**TASK:**
Return, exactly as written, every line from the first line of the data below through the line that contains "u članku iz 2008. godine simpatično".

Stored dataset items
= = =
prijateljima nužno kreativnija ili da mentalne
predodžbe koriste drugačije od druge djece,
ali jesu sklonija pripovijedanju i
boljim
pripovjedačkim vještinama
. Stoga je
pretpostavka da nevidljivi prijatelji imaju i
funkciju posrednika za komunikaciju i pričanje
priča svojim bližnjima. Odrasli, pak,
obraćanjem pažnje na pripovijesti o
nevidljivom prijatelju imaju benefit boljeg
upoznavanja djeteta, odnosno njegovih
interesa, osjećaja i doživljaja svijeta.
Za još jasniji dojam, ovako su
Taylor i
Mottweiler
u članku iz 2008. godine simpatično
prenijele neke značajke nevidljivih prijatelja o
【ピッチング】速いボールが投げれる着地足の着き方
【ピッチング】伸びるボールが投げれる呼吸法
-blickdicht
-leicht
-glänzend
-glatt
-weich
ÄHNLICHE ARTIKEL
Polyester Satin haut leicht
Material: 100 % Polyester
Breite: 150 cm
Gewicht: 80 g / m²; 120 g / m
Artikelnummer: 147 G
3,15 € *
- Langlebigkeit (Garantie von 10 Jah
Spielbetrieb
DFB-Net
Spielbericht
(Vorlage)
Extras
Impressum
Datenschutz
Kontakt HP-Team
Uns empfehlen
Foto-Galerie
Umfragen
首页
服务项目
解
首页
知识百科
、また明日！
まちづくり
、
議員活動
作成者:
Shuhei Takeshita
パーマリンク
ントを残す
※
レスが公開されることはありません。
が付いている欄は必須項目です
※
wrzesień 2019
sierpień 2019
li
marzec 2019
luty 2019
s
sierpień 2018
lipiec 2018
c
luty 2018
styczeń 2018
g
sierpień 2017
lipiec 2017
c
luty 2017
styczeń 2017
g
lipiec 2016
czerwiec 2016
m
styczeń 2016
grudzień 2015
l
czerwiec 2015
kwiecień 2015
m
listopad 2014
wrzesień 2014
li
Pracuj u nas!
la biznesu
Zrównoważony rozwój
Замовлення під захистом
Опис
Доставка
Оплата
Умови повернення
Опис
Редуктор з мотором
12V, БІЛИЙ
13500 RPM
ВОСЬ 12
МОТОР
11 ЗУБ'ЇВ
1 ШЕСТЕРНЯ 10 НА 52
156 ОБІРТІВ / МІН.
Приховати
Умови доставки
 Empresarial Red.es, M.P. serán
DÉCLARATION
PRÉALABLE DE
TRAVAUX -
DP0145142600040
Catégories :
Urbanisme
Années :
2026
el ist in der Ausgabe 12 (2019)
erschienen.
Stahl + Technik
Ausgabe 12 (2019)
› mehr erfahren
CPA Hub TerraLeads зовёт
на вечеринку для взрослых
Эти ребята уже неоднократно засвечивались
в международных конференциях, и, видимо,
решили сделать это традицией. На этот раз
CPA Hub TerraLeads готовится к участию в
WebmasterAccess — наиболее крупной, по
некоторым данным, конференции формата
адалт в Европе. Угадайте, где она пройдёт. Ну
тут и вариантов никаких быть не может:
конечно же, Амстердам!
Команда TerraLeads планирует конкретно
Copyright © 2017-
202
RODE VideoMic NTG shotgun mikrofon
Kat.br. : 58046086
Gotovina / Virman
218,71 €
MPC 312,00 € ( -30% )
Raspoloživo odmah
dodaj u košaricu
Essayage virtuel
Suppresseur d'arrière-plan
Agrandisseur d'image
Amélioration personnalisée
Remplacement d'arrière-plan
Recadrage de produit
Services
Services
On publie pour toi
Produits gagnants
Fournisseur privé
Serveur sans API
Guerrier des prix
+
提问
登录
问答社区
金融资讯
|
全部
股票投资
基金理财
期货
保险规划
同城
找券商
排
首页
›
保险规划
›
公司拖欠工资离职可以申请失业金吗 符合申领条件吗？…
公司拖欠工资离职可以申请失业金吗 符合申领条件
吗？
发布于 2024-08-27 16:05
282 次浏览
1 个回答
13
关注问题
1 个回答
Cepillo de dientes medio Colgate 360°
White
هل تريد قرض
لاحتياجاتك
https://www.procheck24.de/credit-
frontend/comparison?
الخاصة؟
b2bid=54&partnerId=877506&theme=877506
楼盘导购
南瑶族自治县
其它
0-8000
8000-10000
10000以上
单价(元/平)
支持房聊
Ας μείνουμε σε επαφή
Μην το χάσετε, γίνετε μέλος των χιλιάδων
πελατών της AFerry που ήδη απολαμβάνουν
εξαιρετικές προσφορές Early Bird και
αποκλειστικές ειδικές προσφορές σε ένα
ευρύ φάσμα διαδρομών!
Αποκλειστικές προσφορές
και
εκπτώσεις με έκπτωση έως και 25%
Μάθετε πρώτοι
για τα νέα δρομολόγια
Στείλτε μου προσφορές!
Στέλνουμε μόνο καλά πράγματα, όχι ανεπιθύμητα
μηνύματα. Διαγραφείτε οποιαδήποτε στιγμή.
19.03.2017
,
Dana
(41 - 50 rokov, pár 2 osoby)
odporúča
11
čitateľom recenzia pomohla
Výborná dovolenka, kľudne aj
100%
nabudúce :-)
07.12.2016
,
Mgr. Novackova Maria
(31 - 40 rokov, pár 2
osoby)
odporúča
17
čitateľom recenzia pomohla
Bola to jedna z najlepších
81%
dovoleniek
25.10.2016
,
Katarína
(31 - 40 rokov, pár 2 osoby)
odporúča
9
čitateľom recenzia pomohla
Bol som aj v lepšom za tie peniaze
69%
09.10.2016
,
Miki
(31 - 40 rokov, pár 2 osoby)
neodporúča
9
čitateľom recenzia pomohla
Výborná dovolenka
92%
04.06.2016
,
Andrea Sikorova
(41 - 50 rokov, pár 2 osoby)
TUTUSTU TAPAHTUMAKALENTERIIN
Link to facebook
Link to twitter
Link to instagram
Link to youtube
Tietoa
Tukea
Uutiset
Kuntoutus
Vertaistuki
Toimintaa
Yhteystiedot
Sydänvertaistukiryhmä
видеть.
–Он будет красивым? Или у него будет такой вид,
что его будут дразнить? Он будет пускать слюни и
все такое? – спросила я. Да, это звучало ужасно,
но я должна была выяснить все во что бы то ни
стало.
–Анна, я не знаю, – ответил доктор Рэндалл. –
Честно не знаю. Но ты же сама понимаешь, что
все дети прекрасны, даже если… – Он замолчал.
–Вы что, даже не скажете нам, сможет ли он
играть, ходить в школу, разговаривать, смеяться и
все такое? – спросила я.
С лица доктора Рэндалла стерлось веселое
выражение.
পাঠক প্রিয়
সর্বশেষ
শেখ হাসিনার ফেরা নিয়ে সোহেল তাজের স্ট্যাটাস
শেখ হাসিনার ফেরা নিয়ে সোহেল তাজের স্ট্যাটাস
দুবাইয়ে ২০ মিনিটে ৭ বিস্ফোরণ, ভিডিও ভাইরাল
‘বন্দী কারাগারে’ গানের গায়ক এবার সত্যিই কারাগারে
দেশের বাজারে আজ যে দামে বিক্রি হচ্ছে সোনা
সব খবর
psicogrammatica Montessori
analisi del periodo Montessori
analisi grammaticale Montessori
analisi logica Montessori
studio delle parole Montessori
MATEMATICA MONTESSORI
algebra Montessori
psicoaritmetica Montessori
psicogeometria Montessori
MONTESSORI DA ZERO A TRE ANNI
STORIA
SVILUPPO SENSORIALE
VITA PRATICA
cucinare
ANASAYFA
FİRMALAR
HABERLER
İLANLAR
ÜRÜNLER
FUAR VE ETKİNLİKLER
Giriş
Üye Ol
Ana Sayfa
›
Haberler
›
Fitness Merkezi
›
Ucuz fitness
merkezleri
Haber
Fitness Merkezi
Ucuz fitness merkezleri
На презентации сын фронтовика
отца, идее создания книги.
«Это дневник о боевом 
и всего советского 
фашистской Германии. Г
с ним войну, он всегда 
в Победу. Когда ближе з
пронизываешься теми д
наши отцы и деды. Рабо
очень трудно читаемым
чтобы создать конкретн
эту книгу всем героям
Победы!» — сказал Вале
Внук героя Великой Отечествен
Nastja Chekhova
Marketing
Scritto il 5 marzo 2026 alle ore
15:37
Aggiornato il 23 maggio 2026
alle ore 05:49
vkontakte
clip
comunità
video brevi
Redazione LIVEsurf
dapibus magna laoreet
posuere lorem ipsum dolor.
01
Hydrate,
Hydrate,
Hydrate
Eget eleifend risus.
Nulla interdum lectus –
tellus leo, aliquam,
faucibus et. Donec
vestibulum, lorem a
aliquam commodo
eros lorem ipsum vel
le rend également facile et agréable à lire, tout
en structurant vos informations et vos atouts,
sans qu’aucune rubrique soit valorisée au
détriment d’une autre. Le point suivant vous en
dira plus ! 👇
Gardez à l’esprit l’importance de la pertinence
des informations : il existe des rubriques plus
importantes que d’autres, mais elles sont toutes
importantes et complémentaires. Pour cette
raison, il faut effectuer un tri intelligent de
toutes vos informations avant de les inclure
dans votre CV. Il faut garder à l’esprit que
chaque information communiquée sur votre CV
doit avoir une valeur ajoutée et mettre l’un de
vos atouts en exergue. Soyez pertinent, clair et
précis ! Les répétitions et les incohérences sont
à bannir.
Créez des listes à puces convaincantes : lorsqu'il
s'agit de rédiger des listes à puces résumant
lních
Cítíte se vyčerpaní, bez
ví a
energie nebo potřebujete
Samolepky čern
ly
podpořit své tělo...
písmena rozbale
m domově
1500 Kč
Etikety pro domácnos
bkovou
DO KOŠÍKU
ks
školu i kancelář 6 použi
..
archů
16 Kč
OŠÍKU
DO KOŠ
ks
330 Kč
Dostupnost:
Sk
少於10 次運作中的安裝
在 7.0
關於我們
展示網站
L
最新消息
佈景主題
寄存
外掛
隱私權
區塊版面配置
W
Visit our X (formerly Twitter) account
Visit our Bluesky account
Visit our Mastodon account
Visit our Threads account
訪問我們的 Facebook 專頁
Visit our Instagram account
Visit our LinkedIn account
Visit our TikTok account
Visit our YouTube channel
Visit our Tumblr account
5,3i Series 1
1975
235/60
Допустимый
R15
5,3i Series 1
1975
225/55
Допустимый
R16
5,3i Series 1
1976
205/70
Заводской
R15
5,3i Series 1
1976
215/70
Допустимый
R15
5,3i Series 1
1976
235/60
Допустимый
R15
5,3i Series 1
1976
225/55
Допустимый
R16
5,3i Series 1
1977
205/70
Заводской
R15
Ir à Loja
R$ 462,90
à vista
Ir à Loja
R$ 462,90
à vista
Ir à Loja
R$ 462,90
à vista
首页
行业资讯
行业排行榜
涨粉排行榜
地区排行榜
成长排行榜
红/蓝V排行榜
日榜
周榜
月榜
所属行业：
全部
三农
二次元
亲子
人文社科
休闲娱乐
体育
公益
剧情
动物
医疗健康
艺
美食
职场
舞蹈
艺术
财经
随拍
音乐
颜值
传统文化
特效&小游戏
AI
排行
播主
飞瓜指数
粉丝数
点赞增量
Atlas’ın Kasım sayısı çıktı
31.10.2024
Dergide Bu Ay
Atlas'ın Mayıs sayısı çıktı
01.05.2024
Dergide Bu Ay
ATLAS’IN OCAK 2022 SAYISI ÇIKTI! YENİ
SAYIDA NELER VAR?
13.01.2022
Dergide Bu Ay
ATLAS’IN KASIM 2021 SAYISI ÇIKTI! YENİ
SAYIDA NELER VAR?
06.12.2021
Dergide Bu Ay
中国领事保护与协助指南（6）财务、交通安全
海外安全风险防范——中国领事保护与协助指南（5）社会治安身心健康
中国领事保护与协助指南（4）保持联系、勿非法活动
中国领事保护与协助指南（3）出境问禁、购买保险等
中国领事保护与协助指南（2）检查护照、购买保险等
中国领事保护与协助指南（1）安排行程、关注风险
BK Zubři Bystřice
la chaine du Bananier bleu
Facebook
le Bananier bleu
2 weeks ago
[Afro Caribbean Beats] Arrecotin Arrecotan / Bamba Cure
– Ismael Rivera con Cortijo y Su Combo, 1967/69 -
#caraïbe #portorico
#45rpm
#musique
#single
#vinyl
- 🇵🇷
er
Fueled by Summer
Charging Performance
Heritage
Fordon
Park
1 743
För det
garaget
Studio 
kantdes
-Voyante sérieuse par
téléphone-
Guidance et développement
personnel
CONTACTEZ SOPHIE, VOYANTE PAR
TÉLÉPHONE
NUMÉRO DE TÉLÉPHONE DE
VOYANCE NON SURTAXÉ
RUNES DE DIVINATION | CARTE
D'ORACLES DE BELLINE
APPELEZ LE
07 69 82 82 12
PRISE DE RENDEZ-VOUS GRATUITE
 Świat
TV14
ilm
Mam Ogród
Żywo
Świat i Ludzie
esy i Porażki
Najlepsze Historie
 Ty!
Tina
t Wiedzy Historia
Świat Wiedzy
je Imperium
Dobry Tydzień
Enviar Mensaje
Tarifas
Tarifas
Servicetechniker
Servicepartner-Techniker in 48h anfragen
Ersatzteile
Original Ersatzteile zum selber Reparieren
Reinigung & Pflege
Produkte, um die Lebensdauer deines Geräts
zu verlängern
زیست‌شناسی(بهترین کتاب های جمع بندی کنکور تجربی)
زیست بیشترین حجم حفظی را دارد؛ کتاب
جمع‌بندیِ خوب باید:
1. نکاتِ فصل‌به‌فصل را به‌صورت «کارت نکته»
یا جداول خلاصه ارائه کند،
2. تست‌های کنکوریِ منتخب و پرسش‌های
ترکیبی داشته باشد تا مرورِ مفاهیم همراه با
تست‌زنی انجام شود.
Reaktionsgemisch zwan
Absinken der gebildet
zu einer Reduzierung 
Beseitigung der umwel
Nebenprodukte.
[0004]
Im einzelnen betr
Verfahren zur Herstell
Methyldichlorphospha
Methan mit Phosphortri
= = =
**EXERCISE SOLUTION:**
prijateljima nužno kreativnija ili da mentalne
predodžbe koriste drugačije od druge djece,
ali jesu sklonija pripovijedanju i
boljim
pripovjedačkim vještinama
. Stoga je
pretpostavka da nevidljivi prijatelji imaju i
funkciju posrednika za komunikaciju i pričanje
priča svojim bližnjima. Odrasli, pak,
obraćanjem pažnje na pripovijesti o
nevidljivom prijatelju imaju benefit boljeg
upoznavanja djeteta, odnosno njegovih
interesa, osjećaja i doživljaja svijeta.
Za još jasniji dojam, ovako su
Taylor i
Mottweiler
u članku iz 2008. godine simpatično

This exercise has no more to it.